Человек, непосредственно воспринимающий жизнь, так же как художник, лишь с трепетом ужаса заглядывает в те глубины, в которых естествоиспытатель разгуливает как у себя дома, и, напротив, «чистый» естествоиспытатель не слишком уважает художника, он видит в нем только орудие для того, чтобы запечатлевать наблюдения и сообщать о них миру; а человек, наслаждающийся искусством, для него дитя, которое блаженно поглощает сладкую мякоть персика, не замечая и отбрасывая собственно сокровища плода, ведь цель природы — плодоносное зерно.

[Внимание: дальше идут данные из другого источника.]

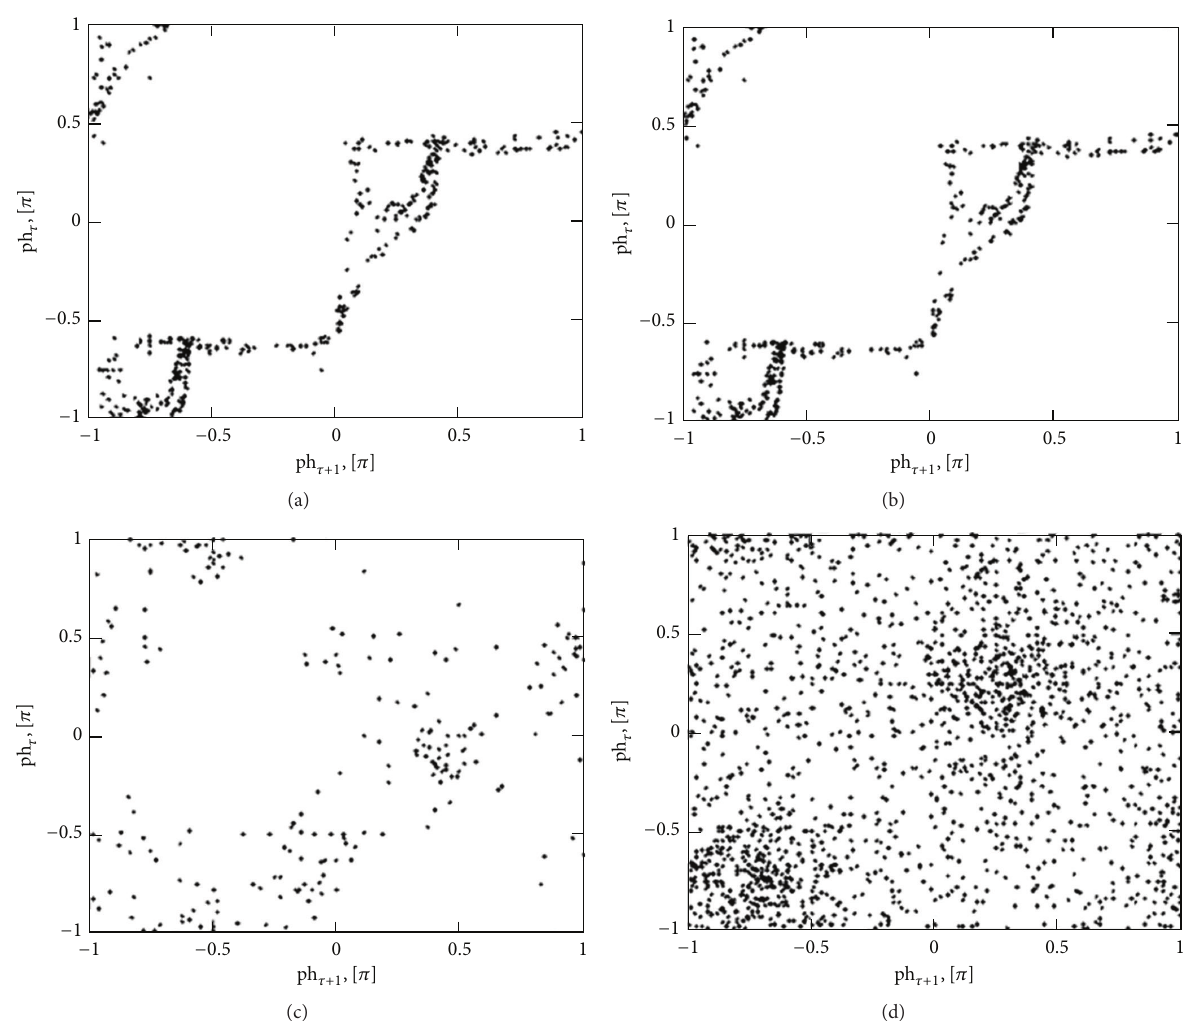
Figure 8: Angular first-return map from the noise 𝑋 -Lorenz coordinate corresponding to (a) SNR = 1000; (b) SNR = 100; (c) SNR = 10; (d) SNR =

Так противостоят природа и искусство, познание и наслаждение, не устраняя друг друга, но и не имея особых связей меж собой.

Если внимательно присмотреться к словам Дидро, то видно: по сути, он требует от художника, чтобы тот работал на физиологию и патологию; но такую задачу вряд ли возьмется выполнять гений.

Не лучше и последующий абзац; пожалуй, даже хуже, — ведь эту жалкую фигуру с большой тяжелой головой, короткими ногами и нескладно большими ступнями, пожалуй, не стали бы терпеть в художественном произведении, как бы органически последовательна эта фигура ни была. Физиологу это тоже не нужно — ибо изображен вовсе не типический усредненный человек, так же как и патологу, поскольку это не образ болезненности или уродства, а просто претящий здоровому вкусу образ.

Хотел бы я знать, великий Дидро, почему ты предпочел использовать великие силы своего разума для того, чтобы запутывать, вместо того чтобы ставить все на свое место? Ведь людям, которые, не зная принципов, с трудом приобретают опыт, и без того несладко приходится.

«Но даже не зная последствий и причин и не зная вытекающих из них принятых правил, мы, я почти уверен, поняли бы художника, который, тоже не ведая этих правил, но тщательно подражая природе, писал бы слишком толстые ступни, короткие ноги, распухшие колена, неповоротливые, тяжелые головы».

Уже в самом начале этой фразы автор закладывает софистические петли, которые он потом собирается крепко затянуть. Он говорит, что мы не знаем, как именно действует природа, поэтому согласились признавать некие правила, которым мы следуем за отсутствием лучшего понимания. Уже на это необходимо возразить во весь голос.